There is a higher fraction of exchangeable and soluble vimentin during hormone-induced melanosome movement than in steady state cells. (A) GFP-vimentin-expressing Xenopus melanophores (stable cell line) were imaged before and during recovery after photobleaching. The fluorescence recovery of cells (treated with α-MSH) during active melanosome dispersion and post-dispersion was compared. Contrast was adjusted in the 1000 second frame to visually normalize for overall loss of fluorescence during imaging. Scale bars: 10 μm. (B) Quantitative analysis of fluorescence recovery after photobleaching, both during (blue) and after (pink) melanosome dispersion. The result suggests a higher fraction of exchangeable vimentin during melanosome dispersion. The values are averages from four cells under each condition. The difference between the average t_1/2s between dispersing and fully dispersed cells was statistically significant (P=0.037). Error bars indicate the standard deviation. (C) Western blot analysis shows a transient increase in vimentin solubility in response to melatonin (+MEL) or α-MSH (+MSH) treatment, followed by a decrease to initial levels. Soluble (sup) and pelletable fractions (pellet) from IF-enriched preparations were separated by centrifugation at 12,000 g for 10 minutes (see Materials and Methods). (D) Changes in the percentage of soluble vimentin in response to hormone treatment were quantified from western blots.

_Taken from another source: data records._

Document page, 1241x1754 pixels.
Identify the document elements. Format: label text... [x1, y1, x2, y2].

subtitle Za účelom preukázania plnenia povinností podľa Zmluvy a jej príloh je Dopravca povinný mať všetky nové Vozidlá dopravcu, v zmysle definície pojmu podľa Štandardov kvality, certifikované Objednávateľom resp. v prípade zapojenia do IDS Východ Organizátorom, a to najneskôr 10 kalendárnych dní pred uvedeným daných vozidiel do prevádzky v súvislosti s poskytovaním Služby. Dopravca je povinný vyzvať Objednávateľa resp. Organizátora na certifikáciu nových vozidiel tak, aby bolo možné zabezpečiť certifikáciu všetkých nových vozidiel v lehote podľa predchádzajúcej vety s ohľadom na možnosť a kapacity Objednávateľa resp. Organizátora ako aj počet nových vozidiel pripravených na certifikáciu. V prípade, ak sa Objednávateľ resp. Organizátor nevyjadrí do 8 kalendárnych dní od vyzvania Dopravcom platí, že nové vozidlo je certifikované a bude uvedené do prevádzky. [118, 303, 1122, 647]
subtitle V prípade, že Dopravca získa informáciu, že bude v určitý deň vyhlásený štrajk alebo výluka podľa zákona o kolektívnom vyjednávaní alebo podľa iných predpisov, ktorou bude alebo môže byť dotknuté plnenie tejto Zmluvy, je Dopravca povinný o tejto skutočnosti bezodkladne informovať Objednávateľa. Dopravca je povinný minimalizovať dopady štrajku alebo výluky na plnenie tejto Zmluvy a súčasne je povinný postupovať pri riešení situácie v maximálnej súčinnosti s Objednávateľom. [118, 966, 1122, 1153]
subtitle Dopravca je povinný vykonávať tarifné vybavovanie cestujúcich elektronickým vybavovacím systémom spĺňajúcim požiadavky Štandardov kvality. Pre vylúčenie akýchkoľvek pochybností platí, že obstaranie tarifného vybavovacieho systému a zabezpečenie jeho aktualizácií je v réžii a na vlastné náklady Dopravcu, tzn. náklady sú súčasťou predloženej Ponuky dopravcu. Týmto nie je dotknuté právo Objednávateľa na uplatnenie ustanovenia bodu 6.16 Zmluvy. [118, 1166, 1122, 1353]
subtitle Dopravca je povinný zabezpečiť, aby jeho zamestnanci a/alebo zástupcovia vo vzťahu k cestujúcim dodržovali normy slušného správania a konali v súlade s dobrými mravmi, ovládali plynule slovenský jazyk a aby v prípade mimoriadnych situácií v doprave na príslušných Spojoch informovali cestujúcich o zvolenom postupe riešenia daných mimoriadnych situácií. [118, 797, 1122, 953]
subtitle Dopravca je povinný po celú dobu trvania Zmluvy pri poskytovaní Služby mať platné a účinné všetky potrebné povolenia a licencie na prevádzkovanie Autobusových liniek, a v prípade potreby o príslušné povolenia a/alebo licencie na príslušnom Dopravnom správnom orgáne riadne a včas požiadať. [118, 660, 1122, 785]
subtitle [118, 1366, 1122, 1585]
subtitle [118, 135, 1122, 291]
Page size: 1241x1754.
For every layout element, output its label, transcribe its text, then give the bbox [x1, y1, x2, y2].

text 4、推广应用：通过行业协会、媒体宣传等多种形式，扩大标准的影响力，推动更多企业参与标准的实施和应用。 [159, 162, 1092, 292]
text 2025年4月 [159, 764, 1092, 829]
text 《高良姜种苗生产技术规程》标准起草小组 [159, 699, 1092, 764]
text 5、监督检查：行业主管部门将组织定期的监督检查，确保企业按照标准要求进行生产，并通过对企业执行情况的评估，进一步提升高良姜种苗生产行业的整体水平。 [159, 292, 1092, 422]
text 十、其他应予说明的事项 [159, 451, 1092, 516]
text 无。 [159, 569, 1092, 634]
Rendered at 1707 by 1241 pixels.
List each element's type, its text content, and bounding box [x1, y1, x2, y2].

Averages from three experiments for each treatment are shown (blue, α-MSH; orange, melatonin). The increase in solubility from time 0 to 40 minutes after treatment with melatonin was statistically significant (P=0.02). Similarly, changes in solubility between 0 and 30 minutes after treatment with α-MSH were also statistically significant (P=0.0072). The decrease in solubility between 40 or 30 minutes and 60 minutes after treatment was also significant for both treatments (P=0.018 for melatonin and 0.026 for α-MSH). Error bars indicate the standard deviation.

Fig. 8.

Vimentin IF network remodeling in response to α-MSH. Time-lapse frames (from Movie 3 in supplementary material) show GFP-vimentin networks re-distributing towards the periphery of the cell (A and B; granules are shown in lower left insets). Higher magnification images show vimentin filaments forming a cage-like network in the peripheral cytoplasm as granules move in to the region (C-E; vimentin is shown in yellow and granules in blue in E; compare vimentin distributions between first and last time frames). Scale bars: 5 μm. Vimentin IF network dynamics during aggregation of granules can also be seen in Movie 2 in supplementary material.